The idea that Jews belong not in their actual place of residence and origin but in the Holy Land was of course not a position that all Zionists subscribed to, either then or now. Yet it is not hard to see the very problematic logic that links such assertions to the sort of blood-and-soil nationalism that led to the destruction of European Jewish life. Nazism of course grew out of this context and insisted that Jews could never really be German. The Nazis, however, took this conclusion to a radically new place: It was ultimately extermination, rather than resettlement, that drove the Nazi position.
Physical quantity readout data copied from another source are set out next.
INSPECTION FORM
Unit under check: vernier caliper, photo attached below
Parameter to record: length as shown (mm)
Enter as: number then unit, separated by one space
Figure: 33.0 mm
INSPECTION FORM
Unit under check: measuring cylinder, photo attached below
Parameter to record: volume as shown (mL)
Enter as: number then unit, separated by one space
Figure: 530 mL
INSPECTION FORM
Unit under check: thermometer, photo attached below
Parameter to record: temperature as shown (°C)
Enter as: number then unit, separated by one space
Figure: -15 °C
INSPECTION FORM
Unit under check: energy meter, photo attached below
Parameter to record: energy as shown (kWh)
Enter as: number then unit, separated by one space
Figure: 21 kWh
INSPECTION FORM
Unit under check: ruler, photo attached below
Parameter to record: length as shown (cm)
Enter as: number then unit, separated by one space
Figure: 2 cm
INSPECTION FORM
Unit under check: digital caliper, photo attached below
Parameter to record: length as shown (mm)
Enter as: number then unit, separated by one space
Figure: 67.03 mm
Though the scope of destruction was not yet known in the 1930s and early 1940s, many nevertheless find it astounding that there were attempts by right-wing Zionists during these years to establish ties with Nazi Germany. Numerous scholars have noted the fascist sympathies of certain members of the Revisionist Zionist camp, who bitterly feuded with mainstream Zionists and denounced them as Bolsheviks. The antipathy was apparently mutual, as David Ben-Gurion published in 1933 a work that described Ze’ev Jabotinsky, founder of the Revisionist movement, as treading in the footsteps of Hitler. The Zionist right’s flirtation with fascism reached its tragic peak in 1941, when Lehi, Avraham Stern’s paramilitary splinter group, approached Otto Von Hentig, a German diplomat, to propose cooperation between the nationally rooted Hebraic movement in Palestine and the German state. Nazi Germany declined his generous offer, having stumbled across quite a different “solution” to the question of Jewish existence.
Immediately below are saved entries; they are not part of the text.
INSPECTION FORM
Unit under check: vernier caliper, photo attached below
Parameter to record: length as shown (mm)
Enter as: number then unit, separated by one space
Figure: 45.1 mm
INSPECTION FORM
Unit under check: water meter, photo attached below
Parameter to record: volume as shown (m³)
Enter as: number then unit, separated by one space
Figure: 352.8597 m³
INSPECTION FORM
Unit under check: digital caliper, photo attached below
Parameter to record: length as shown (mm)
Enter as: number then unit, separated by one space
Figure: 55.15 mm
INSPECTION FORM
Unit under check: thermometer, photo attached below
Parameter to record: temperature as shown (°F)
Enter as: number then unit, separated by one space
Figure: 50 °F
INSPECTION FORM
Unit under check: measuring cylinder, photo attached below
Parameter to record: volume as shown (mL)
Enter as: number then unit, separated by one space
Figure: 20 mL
It has been with this history in mind that I approach contemporary debates about Donald Trump’s presidency and the alliance it fosters between members of the white nationalist “alt-right” on one hand, and a certain segment of American Jews on the other. The argument that the latter should work with the former because they all share a commitment to “Greater Israel” belies the fact that not all allies, or alliances, are created equal. When Richard Spencer voices his admiration of Zionism (because, in his understanding, the movement stands first and foremost for racial homogeneity), we should realize that this is not incidental to his suggestion that America might be better off with a peaceful ethnic cleansing of those population segments that are not of white, European descent. Do American Jews really believe that they will pass muster within such a state? And are the swastikas and other acts of intimidation that have been so abundant since Trump’s victory really just peaceful incentives to realize that our true home is in a land far, far away?
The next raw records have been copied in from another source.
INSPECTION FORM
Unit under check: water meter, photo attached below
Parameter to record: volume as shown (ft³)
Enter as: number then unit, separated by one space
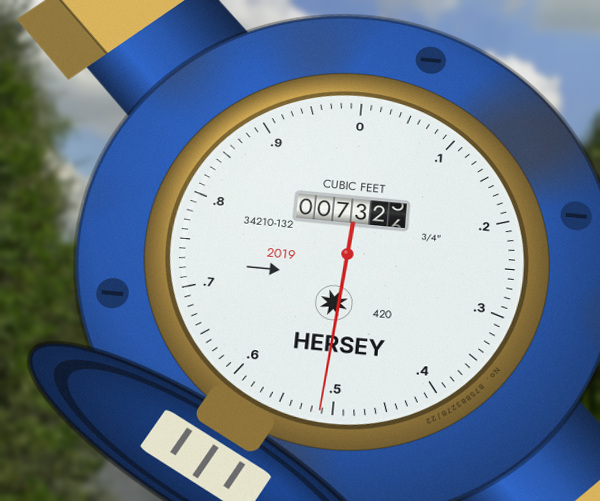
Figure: 7325.51 ft³
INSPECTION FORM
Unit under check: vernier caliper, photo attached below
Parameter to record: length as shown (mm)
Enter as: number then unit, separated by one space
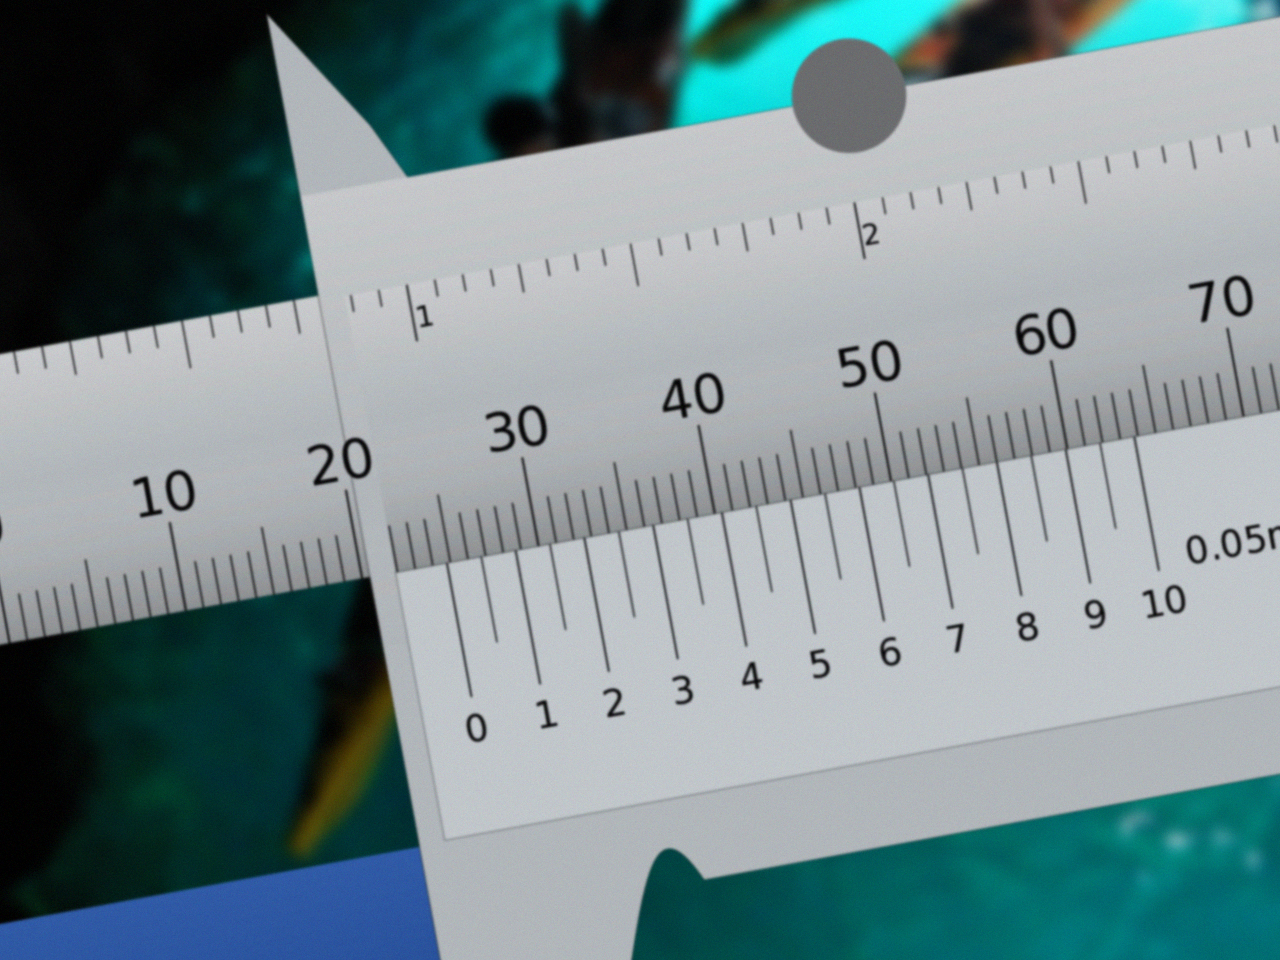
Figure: 24.8 mm
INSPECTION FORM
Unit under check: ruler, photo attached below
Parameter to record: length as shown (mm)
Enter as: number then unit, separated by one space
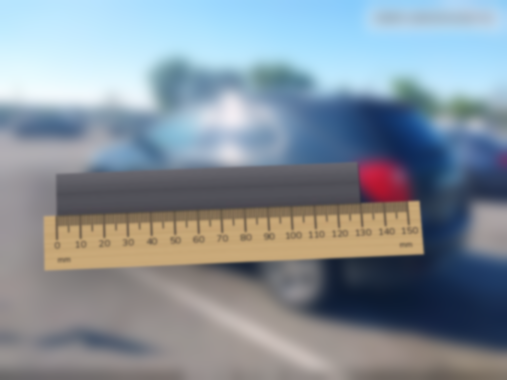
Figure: 130 mm
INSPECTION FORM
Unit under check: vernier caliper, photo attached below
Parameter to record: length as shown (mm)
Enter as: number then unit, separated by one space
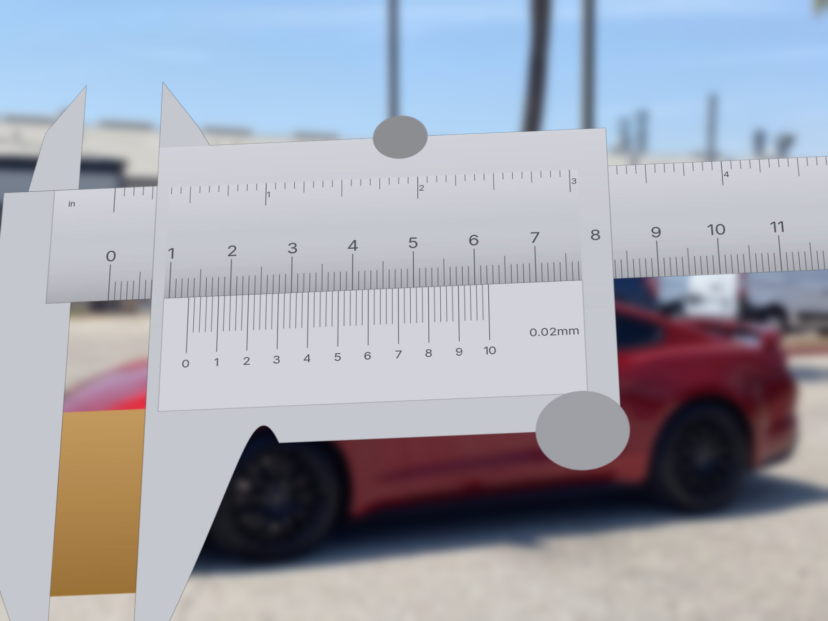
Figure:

The answer must be a resounding “no.”
Jewish life flourishes in pluralistic societies within which difference is not a “problem” to be resolved, but a fact to be celebrated. The alliance of right-wing Zionists and the “alt-right” should not be viewed as an abnormality, but as the meeting of quite compatible outlooks that assert — each in its own way - that the world will be secure only once we all retreat to our various plots of ancestral land. Nationalist thinking of this sort wrought more than its fair share of damage during the 20th century. Let’s not enact a repeat performance in the 21st.
Suzanne Schneider is a historian of the Israeli-Palestinian conflict and the Zionist movement, and a director and core faculty member at the Brooklyn Institute for Social Research.